I see. jPCT-AE isn't thread safe in a way that it can render into multiple views from different threads at the same time. The reason for this dates back to the early days of Android where performance was largely hindered by the JIT-less Dalvik VM and it's awful garbage collection behaviour. You might want to try to add a static sync object to your class, like

Code: [Select]
private final static Object SYNC = new Object();

and then wrap your rendering code into a synchronized block like so:

Code: [Select]
synchronized(SYNC) {
            if (touchTurn != 0) {
                object3D.rotateY(touchTurn);
                touchTurn = 0;
            }

            if (touchTurnUp != 0) {
                object3D.rotateX(touchTurnUp);
                touchTurnUp = 0;
            }

            buffer.clear(back);
            world.renderScene(buffer);
            world.draw(buffer);
            buffer.display();
}

Yes, that's an awful hack and it might not even work properly, but there's no other chance to make jPCT-AE behave when you are doing the rendering in parallel. Another option is to use one view and either only display one model at a time or render them both into a texture and blit the result onto the screen to simulate the two different views. But that leaves you with managing touch events and such for both simulated views and such annoyances.

85
Support / Re: Vertices only visible in certain camera angles
« on: October 16, 2021, 11:46:43 am »
"It behaves weirdly" doesn't really mean much. I can't possibly help based on this alone. Can you provide more details about what's going on exactly?

86
Support / Re: JPCT and Jide Docking Framework
« on: September 09, 2021, 11:05:23 am »
Oh, and one other thing: You can (and should) remove this line from the Renderer class:

Code: [Select]
_buffer.enableRenderer(IRenderer.RENDERER_OPENGL);

It's not needed here and will bite you once the window has the same dimensions as a valid fullscreen video mode by some coincidence.

87
Support / Re: JPCT and Jide Docking Framework
« on: September 09, 2021, 11:02:51 am »
The white box appeared after setting Config.glUseVBO and Config.glVertexArrays both to false. But that's not a good option, because it hinders performance and doesn't really help anyway.

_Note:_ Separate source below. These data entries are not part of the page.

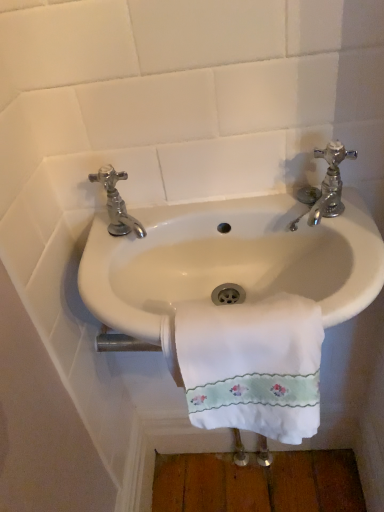
Question: Is white embroidered towel at center thinner than white ceramic sink at center?

Choices:
 (A) no
 (B) yes

Answer: (B)

Question: Is white embroidered towel at center positioned behind white ceramic sink at center?

Choices:
 (A) no
 (B) yes

Answer: (A)

Question: Is white embroidered towel at center oriented away from white ceramic sink at center?

Choices:
 (A) yes
 (B) no

Answer: (A)

Question: Can you confirm if white embroidered towel at center is smaller than white ceramic sink at center?

Choices:
 (A) no
 (B) yes

Answer: (B)

Question: From a real-world perspective, is white embroidered towel at center on white ceramic sink at center?

Choices:
 (A) no
 (B) yes

Answer: (A)

Question: Is white embroidered towel at center wider than white ceramic sink at center?

Choices:
 (A) no
 (B) yes

Answer: (A)

Question: Are white ceramic sink at center and white embroidered towel at center located far from each other?

Choices:
 (A) yes
 (B) no

Answer: (B)

Question: From a real-world perspective, is white ceramic sink at center beneath white embroidered towel at center?

Choices:
 (A) yes
 (B) no

Answer: (B)

Question: Can you confirm if white ceramic sink at center is taller than white embroidered towel at center?

Choices:
 (A) yes
 (B) no

Answer: (B)

Question: Is white ceramic sink at center positioned with its back to white embroidered towel at center?

Choices:
 (A) yes
 (B) no

Answer: (A)

Question: From the image's perspective, is white ceramic sink at center located beneath white embroidered towel at center?

Choices:
 (A) yes
 (B) no

Answer: (B)

Question: Can you confirm if white ceramic sink at center is shorter than white embroidered towel at center?

Choices:
 (A) no
 (B) yes

Answer: (B)

Question: Is chrome metallic faucet at upper right, the 2th tap positioned from the left, at the back of white ceramic sink at center?

Choices:
 (A) yes
 (B) no

Answer: (B)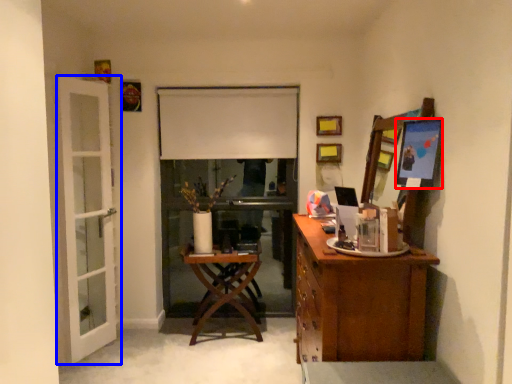
Question: Which point is closer to the camera, picture frame (highlighted by a red box) or door (highlighted by a blue box)?

Choices:
 (A) picture frame
 (B) door

Answer: (A)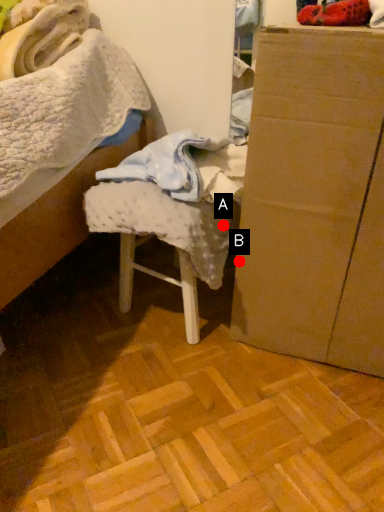
Question: Two points are circled on the image, labeled by A and B beside each circle. Among these points, which one is farthest from the camera?

Choices:
 (A) A is further
 (B) B is further

Answer: (B)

About the exception: Actually, that's a NP in LWJGL, not in jPCT. I think it's a race condition when the AWT thread is still paiting while you switch the buffer in some other thread. This might cause LWJGL to lose the context und crash.

You somehow have to make sure that no painting happens when switching or switch in the AWT thread (an IPaintListener can help with that)...but I'm not sure that the latter is a good idea though.

88
Support / Re: JPCT and Jide Docking Framework
« on: September 08, 2021, 01:54:53 pm »
Yes, I did. I played around with it, but I can't see anything wrong in the way in which jPCT handles this. I think that this is either an issue with LWJGL's AWTGLCanvas or Jide is doing some hacky things to work its magic that interfere with what LWJGL expects from AWT/Swing.

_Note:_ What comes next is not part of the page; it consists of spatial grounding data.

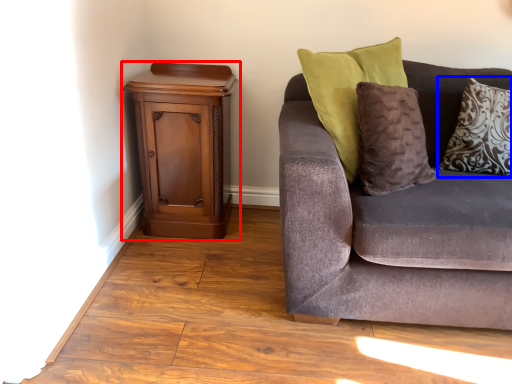
Question: Among these objects, which one is farthest to the camera, nightstand (highlighted by a red box) or pillow (highlighted by a blue box)?

Choices:
 (A) nightstand
 (B) pillow

Answer: (A)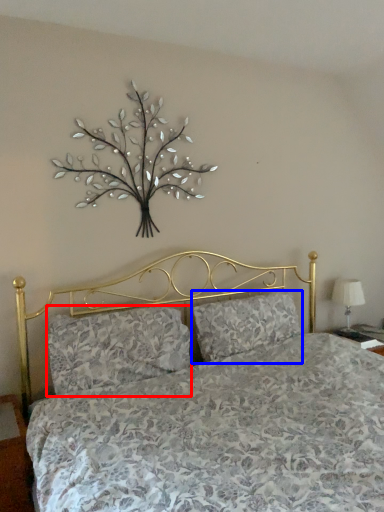
Question: Which point is further to the camera, pillow (highlighted by a red box) or pillow (highlighted by a blue box)?

Choices:
 (A) pillow
 (B) pillow

Answer: (B)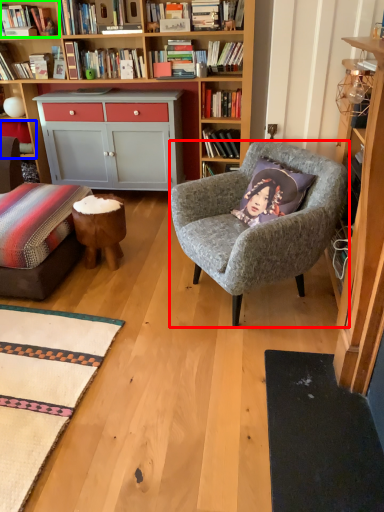
Question: Which object is the farthest from chair (highlighted by a red box)? Choose among these: shelf (highlighted by a blue box) or shelf (highlighted by a green box).

Choices:
 (A) shelf
 (B) shelf

Answer: (A)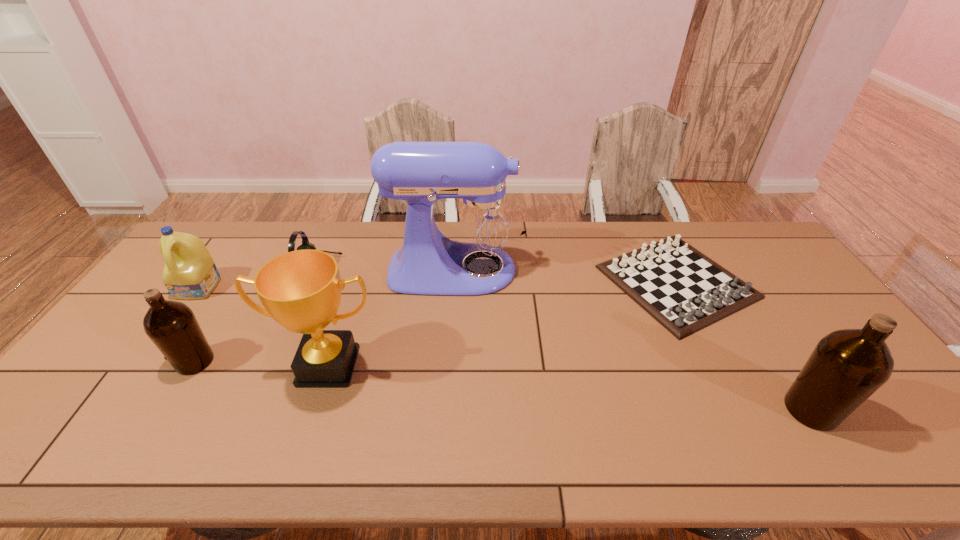
If equal spacing is desired by inserting an extra olive_oil among them, please point out a free spot for this new olive_oil. Please provide its 2D coordinates. Your answer should be formatted as a tuple, i.e. [(x, y)], where the tuple contains the x and y coordinates of a point satisfying the conditions above.

[(488, 384)]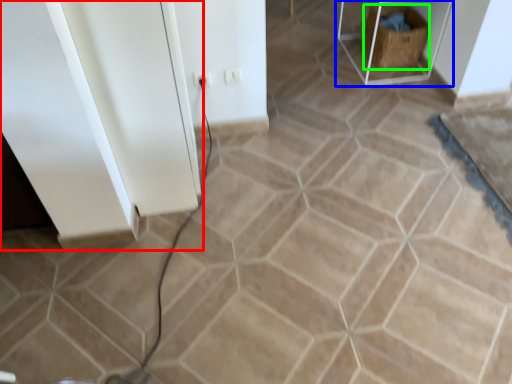
Question: Which is nearer to the cabinetry (highlighted by a red box)? furniture (highlighted by a blue box) or crate (highlighted by a green box).

Choices:
 (A) furniture
 (B) crate

Answer: (A)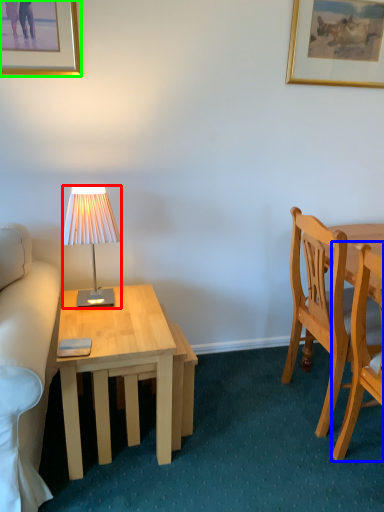
Question: Which object is positioned farthest from lamp (highlighted by a red box)? Select from chair (highlighted by a blue box) and picture frame (highlighted by a green box).

Choices:
 (A) chair
 (B) picture frame

Answer: (A)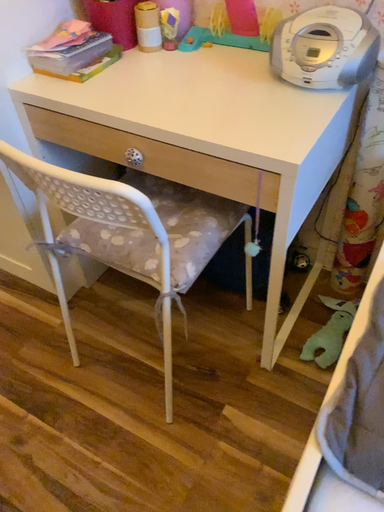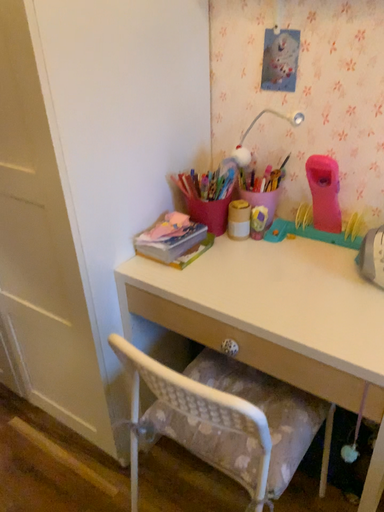
Question: How did the camera likely rotate when shooting the video?

Choices:
 (A) rotated upward
 (B) rotated downward

Answer: (A)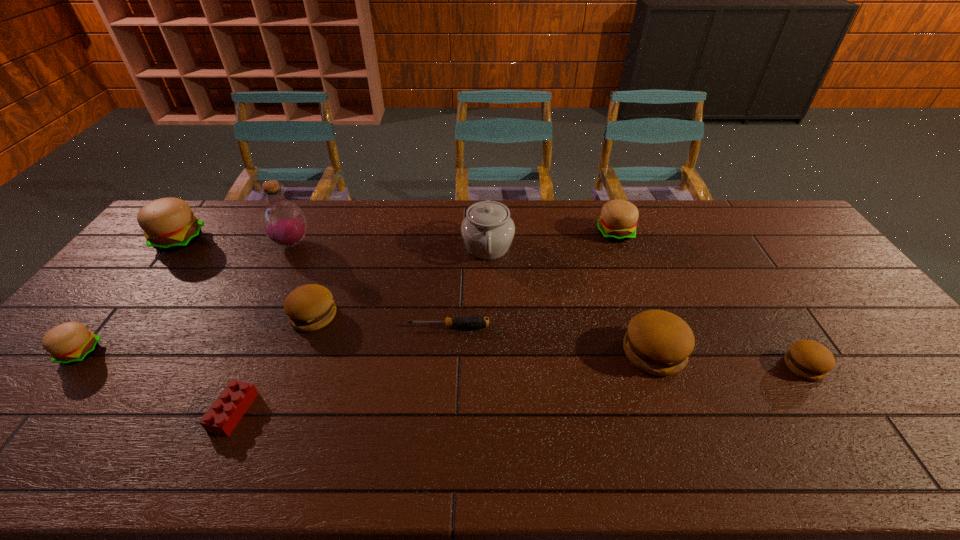
Where is `vacant position at the left edge of the desktop`? Image resolution: width=960 pixels, height=540 pixels. vacant position at the left edge of the desktop is located at coordinates (115, 320).

In the image, there is a desktop. At what (x,y) coordinates should I click in order to perform the action: click on vacant region at the far right corner. Please return your answer as a coordinate pair (x, y). Looking at the image, I should click on (760, 238).

Identify the location of free space between the fourth hamburger from right to left and the smallest beige hamburger. Image resolution: width=960 pixels, height=540 pixels. (197, 334).

Locate an element on the screen. This screenshot has width=960, height=540. empty space between the shortest object and the biggest beige hamburger is located at coordinates (314, 284).

I want to click on free area in between the smallest brown hamburger and the tallest object, so click(x=548, y=305).

Locate an element on the screen. The width and height of the screenshot is (960, 540). vacant region between the nearest beige hamburger and the purple bottle is located at coordinates (185, 298).

You are a GUI agent. You are given a task and a screenshot of the screen. Output one action in this format:
    pyautogui.click(x=<x>, y=<y>)
    Task: Click on the vacant space that's between the biggest beige hamburger and the screwdriver
    
    Given the screenshot: What is the action you would take?
    pyautogui.click(x=314, y=284)

What are the coordinates of `free space between the smallest beige hamburger and the leftmost brown hamburger` in the screenshot? It's located at (197, 334).

The image size is (960, 540). Find the location of `vacant area that lies between the smallest beige hamburger and the second brown hamburger from left to right`. vacant area that lies between the smallest beige hamburger and the second brown hamburger from left to right is located at coordinates (367, 352).

Identify the location of empty space that is in between the red Lego and the leftmost brown hamburger. (274, 363).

I managed to configure jPCT in a way that at least the box shows up, but the colors were all white after an undock. I think what happens here, is that the GL context that is bound to the AWTGLCanvas by some magic is lost when Jide undocks the canvas. When talking to an invalid context, it often happens that some things still work while others fail. This is more a driver bug than a feature, because actually, rendering into an invalid context should give you no rendering at all.

If that's the issue, I think that recreating the FrameBuffer actually is the correct solution here.

89
Support / Re: JPCT and Jide Docking Framework
« on: September 07, 2021, 08:15:38 pm »
You can try to call dispose on the renderer and create a new one. I'm not sure how the underlying AWTGL implementation handles this though, but it's worth a try. Feel free to send me your test as well, so that I can see for myself and at least admire the problem... ;)

90
Support / Re: JPCT and Jide Docking Framework
« on: September 02, 2021, 07:14:09 pm »
Another difference is, that you compile the non-batched objects as dynamic, but not the batched ones. Have you tried to use the exact same compile-call for the batched ones as for the non-batched ones?